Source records
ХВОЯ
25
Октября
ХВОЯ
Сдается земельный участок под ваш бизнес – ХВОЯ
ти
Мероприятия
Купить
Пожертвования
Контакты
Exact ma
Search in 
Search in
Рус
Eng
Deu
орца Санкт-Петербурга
==
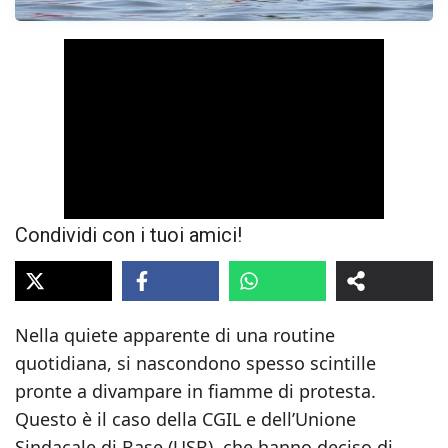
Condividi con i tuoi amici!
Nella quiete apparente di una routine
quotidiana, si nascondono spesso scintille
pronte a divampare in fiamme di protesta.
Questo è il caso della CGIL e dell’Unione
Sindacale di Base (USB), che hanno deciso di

▶ _To-do item_
Render the lines in the records above, from the line with "Condividi con i tuoi amici!" up to and including the line with "Sindacale di Base (USB), che hanno deciso di", as a Markdown table with the columns No. and Text. Number each row and leave out blank lines.

▶ _Solution to the exercise_
| No. | Text |
|---|---|
| 1 | Condividi con i tuoi amici! |
| 2 | Nella quiete apparente di una routine |
| 3 | quotidiana, si nascondono spesso scintille |
| 4 | pronte a divampare in fiamme di protesta. |
| 5 | Questo è il caso della CGIL e dell’Unione |
| 6 | Sindacale di Base (USB), che hanno deciso di |